Saya bukan orang yang sangat menggandrungi sejarah, politik, atau tertarik mempelajari mengenai negara lain. Saya juga bukan penggemar dari lagu beraliran hip-hop seperti sebagian besar nomor musik di Hamilton. Namun, saya suka sekali terhadap cara penyampaian cerita di pertunjukkan ini. Menurut saya, sangat luar biasa bisa mengemas cerita yang sangat kompleks, memasukkan cerita tersebut ke dalam lirik musik dan rap. Saya juga suka bagaimana permainan beberapa kalimat di musikal Hamilton yang diulang-ulang tanpa kita sadari.
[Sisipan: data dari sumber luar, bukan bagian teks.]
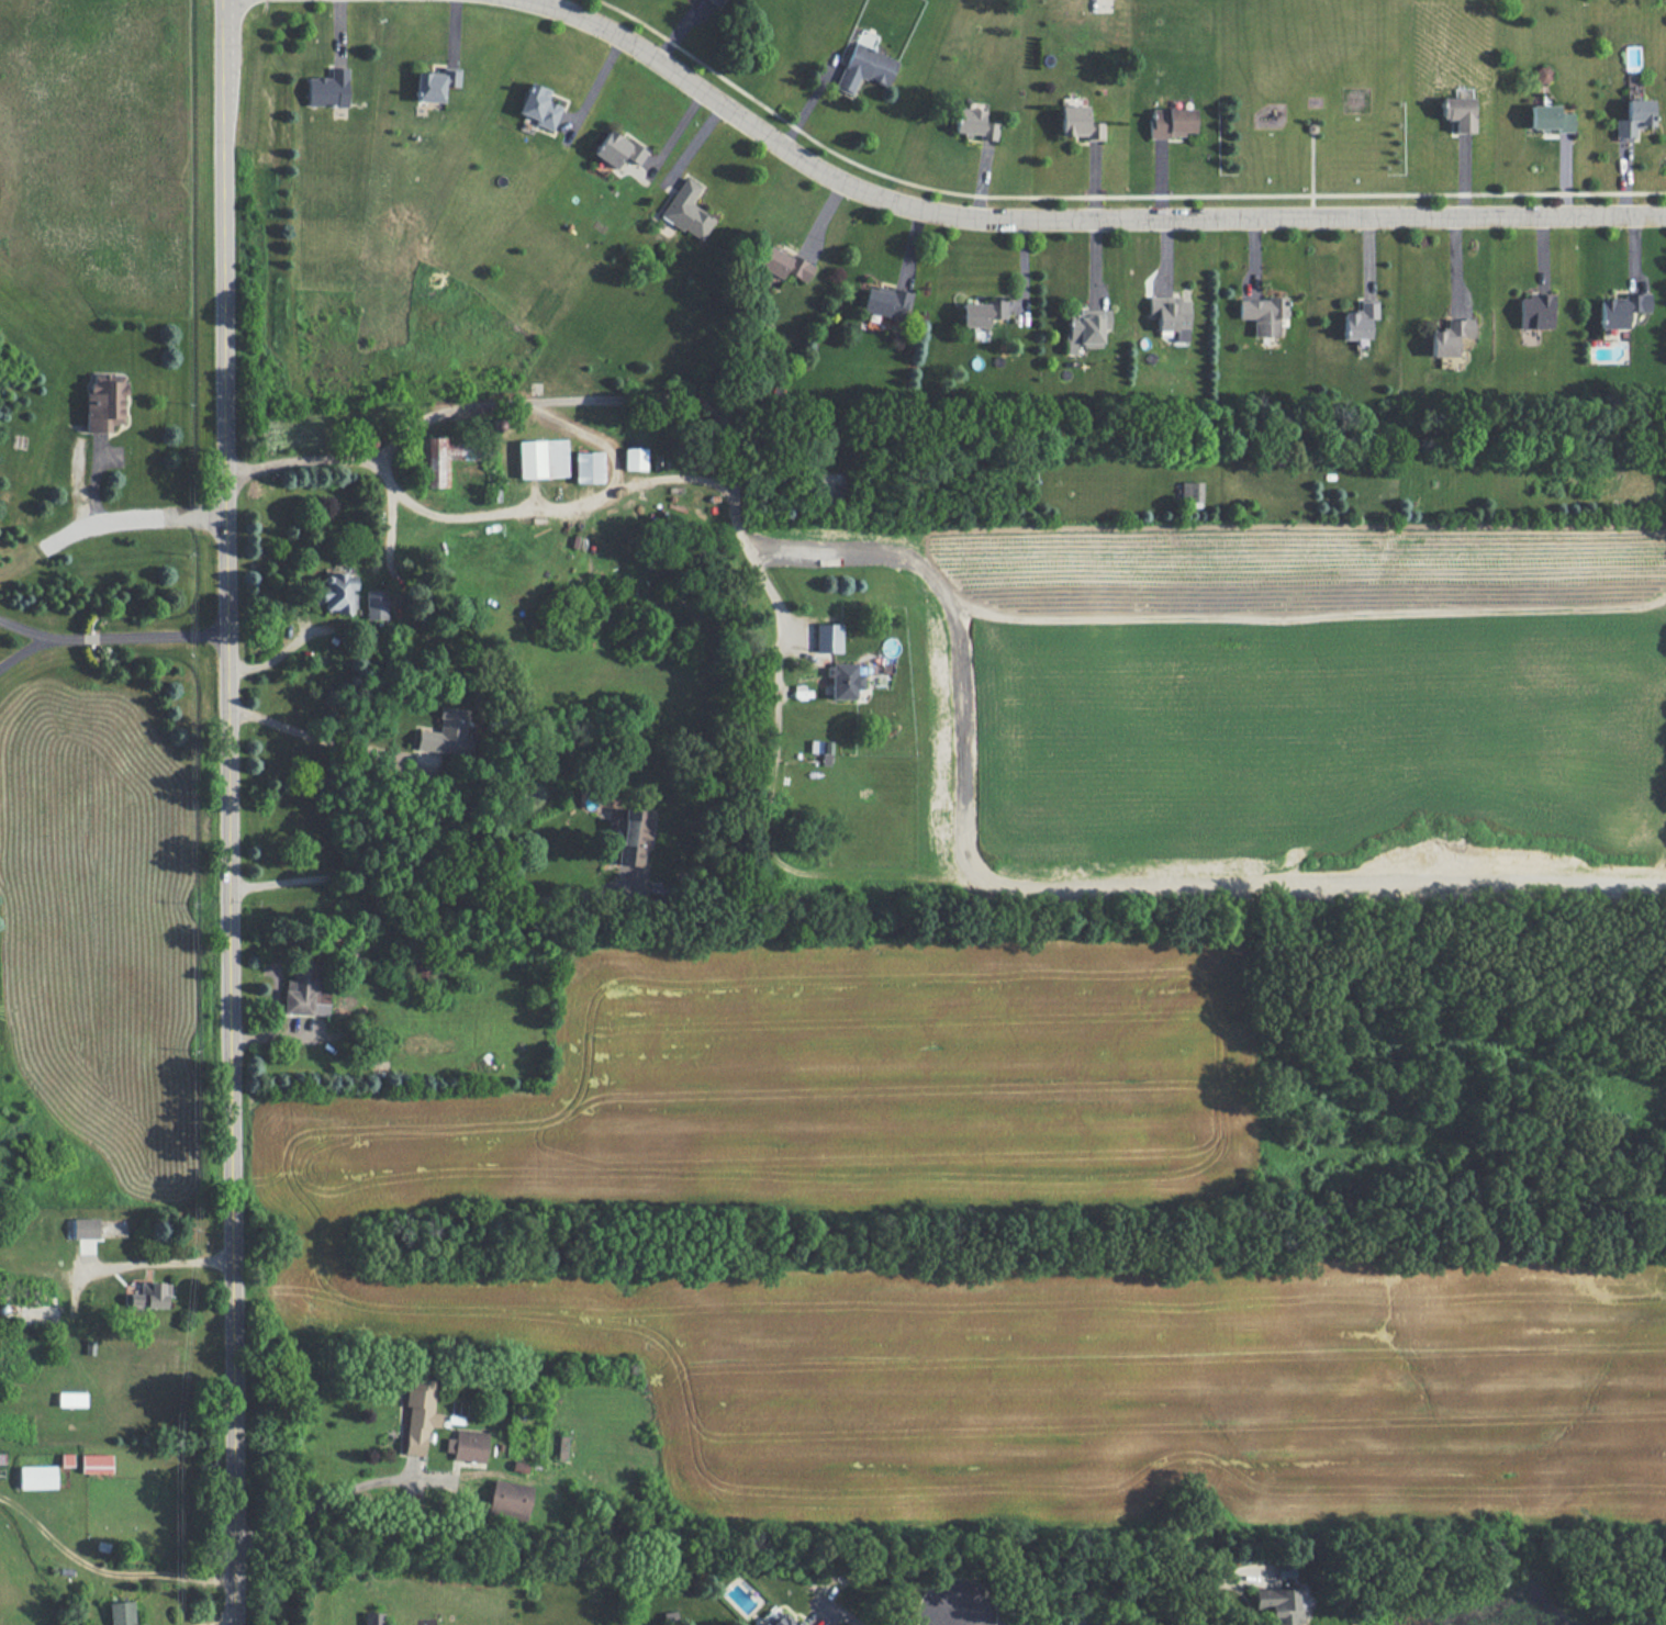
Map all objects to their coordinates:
building: (717, 1)
building: (1100, 2)
road: (262, 4)
building: (865, 67)
building: (1542, 74)
building: (435, 84)
building: (328, 89)
building: (539, 106)
building: (1457, 110)
building: (1633, 117)
building: (1549, 118)
building: (1171, 122)
building: (973, 123)
building: (1077, 123)
building: (617, 149)
road: (1106, 194)
building: (687, 211)
road: (1078, 215)
building: (783, 264)
building: (885, 301)
building: (1621, 309)
building: (1535, 311)
building: (981, 313)
building: (1262, 314)
building: (1170, 315)
building: (1358, 320)
building: (1085, 328)
building: (1448, 337)
road: (595, 397)
building: (104, 402)
road: (586, 434)
building: (442, 457)
building: (635, 458)
building: (588, 467)
building: (1191, 491)
road: (548, 507)
road: (127, 516)
road: (389, 549)
building: (335, 591)
building: (374, 604)
road: (24, 628)
road: (108, 636)
building: (827, 638)
building: (844, 680)
building: (446, 732)
road: (329, 741)
road: (226, 812)
building: (634, 837)
road: (422, 892)
building: (304, 992)
building: (84, 1228)
road: (155, 1278)
building: (150, 1295)
building: (419, 1416)
building: (468, 1445)
building: (66, 1459)
building: (96, 1463)
building: (37, 1477)
building: (509, 1499)
road: (319, 1504)
road: (102, 1566)
road: (1098, 1585)
building: (1278, 1604)
road: (842, 1607)
building: (121, 1613)
road: (1015, 1616)
building: (373, 1618)
road: (951, 1618)
building: (784, 1620)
Selain itu, produksi panggung, koreografi, dan berbagai macam hal lainnya di musikal ini pun tak kalah bagus.

Tentunya, hal-hal yang saya tulis di tulisan ini hanyalah pendapat saya pribadi, seorang perempuan Indonesia yang tidak tinggal di Amerika dan tidak mengalami kejadian-kejadian di sana secara langsung. Para pemain Hamilton adalah PoC (People of Color) dan hanya sedikit pemain kulit putih yang terlibat. Biarpun begitu, mereka memainkan karakter orang-orang kulit putih, walaupun dibawakan dengan gaya dan berbagai referensi dari orang-orang kulit gelap. Hal ini menjadi perbincangan yang saya sempat ikuti tetapi tidak akan saya tulis di sini karena saya merasa tidak berkompeten untuk menulis hal-hal tersebut.

Namun, saya bisa mengatakan bahwa untuk orang Indonesia, Hamilton bisa saja menarik dan tidak. Ada teman saya yang juga menyukai Hamilton, tetapi ada juga yang menganggapnya tidak menarik, dan saya sepenuhnya mengerti. Untuk menonton 2 jam pertunjukkan yang hampir seluruhnya dinyanyikan dalam musik (sebagian besar rap) yang dipenuhi oleh referensi dan bercerita mengenai sejarah yang asing bagi kita tentunya tidak menarik bagi sebagian besar orang. Namun, jika kamu tertarik, selamat menonton, and welcome to the room where it happens!

p. s dan siapa tahu, kalian juga akan mengalami Hamilton Phase seperti saya :D.